### Problem details
This exercise calls for an exact copy of the data below.

━━━ Records to process

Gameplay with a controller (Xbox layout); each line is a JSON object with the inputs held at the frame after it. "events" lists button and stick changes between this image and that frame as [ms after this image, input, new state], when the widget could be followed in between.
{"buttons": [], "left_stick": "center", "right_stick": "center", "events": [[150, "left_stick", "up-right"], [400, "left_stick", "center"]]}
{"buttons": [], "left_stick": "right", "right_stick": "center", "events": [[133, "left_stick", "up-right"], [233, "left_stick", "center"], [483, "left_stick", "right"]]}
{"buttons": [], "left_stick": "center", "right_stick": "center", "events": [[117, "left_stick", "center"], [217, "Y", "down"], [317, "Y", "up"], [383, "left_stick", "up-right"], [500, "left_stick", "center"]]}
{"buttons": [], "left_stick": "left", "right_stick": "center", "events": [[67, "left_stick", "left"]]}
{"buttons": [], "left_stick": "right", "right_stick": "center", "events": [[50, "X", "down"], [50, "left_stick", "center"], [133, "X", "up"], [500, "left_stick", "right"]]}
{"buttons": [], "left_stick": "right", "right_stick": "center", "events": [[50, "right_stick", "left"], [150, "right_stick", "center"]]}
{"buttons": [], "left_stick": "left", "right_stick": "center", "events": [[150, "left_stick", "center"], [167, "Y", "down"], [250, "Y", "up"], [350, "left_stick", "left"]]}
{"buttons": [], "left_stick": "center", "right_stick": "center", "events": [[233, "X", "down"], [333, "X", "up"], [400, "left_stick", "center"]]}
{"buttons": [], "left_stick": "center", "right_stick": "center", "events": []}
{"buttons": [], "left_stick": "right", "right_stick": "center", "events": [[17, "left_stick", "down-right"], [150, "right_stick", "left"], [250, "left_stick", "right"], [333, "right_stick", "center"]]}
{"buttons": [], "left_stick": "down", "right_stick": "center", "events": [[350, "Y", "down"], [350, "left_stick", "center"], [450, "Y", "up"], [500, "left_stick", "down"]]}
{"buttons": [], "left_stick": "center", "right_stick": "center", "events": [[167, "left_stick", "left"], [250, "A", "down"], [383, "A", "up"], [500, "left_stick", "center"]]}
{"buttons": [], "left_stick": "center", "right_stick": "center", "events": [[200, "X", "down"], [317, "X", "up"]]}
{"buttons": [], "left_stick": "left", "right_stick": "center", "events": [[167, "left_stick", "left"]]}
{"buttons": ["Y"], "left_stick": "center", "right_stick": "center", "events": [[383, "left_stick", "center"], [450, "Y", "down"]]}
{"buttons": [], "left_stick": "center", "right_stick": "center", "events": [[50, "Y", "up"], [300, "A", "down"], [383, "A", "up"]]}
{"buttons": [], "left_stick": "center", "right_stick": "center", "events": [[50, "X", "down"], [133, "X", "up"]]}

━━━━━━

### Response to the exercise
Gameplay with a controller (Xbox layout); each line is a JSON object with the inputs held at the frame after it. "events" lists button and stick changes between this image and that frame as [ms after this image, input, new state], when the widget could be followed in between.
{"buttons": [], "left_stick": "center", "right_stick": "center", "events": [[150, "left_stick", "up-right"], [400, "left_stick", "center"]]}
{"buttons": [], "left_stick": "right", "right_stick": "center", "events": [[133, "left_stick", "up-right"], [233, "left_stick", "center"], [483, "left_stick", "right"]]}
{"buttons": [], "left_stick": "center", "right_stick": "center", "events": [[117, "left_stick", "center"], [217, "Y", "down"], [317, "Y", "up"], [383, "left_stick", "up-right"], [500, "left_stick", "center"]]}
{"buttons": [], "left_stick": "left", "right_stick": "center", "events": [[67, "left_stick", "left"]]}
{"buttons": [], "left_stick": "right", "right_stick": "center", "events": [[50, "X", "down"], [50, "left_stick", "center"], [133, "X", "up"], [500, "left_stick", "right"]]}
{"buttons": [], "left_stick": "right", "right_stick": "center", "events": [[50, "right_stick", "left"], [150, "right_stick", "center"]]}
{"buttons": [], "left_stick": "left", "right_stick": "center", "events": [[150, "left_stick", "center"], [167, "Y", "down"], [250, "Y", "up"], [350, "left_stick", "left"]]}
{"buttons": [], "left_stick": "center", "right_stick": "center", "events": [[233, "X", "down"], [333, "X", "up"], [400, "left_stick", "center"]]}
{"buttons": [], "left_stick": "center", "right_stick": "center", "events": []}
{"buttons": [], "left_stick": "right", "right_stick": "center", "events": [[17, "left_stick", "down-right"], [150, "right_stick", "left"], [250, "left_stick", "right"], [333, "right_stick", "center"]]}
{"buttons": [], "left_stick": "down", "right_stick": "center", "events": [[350, "Y", "down"], [350, "left_stick", "center"], [450, "Y", "up"], [500, "left_stick", "down"]]}
{"buttons": [], "left_stick": "center", "right_stick": "center", "events": [[167, "left_stick", "left"], [250, "A", "down"], [383, "A", "up"], [500, "left_stick", "center"]]}
{"buttons": [], "left_stick": "center", "right_stick": "center", "events": [[200, "X", "down"], [317, "X", "up"]]}
{"buttons": [], "left_stick": "left", "right_stick": "center", "events": [[167, "left_stick", "left"]]}
{"buttons": ["Y"], "left_stick": "center", "right_stick": "center", "events": [[383, "left_stick", "center"], [450, "Y", "down"]]}
{"buttons": [], "left_stick": "center", "right_stick": "center", "events": [[50, "Y", "up"], [300, "A", "down"], [383, "A", "up"]]}
{"buttons": [], "left_stick": "center", "right_stick": "center", "events": [[50, "X", "down"], [133, "X", "up"]]}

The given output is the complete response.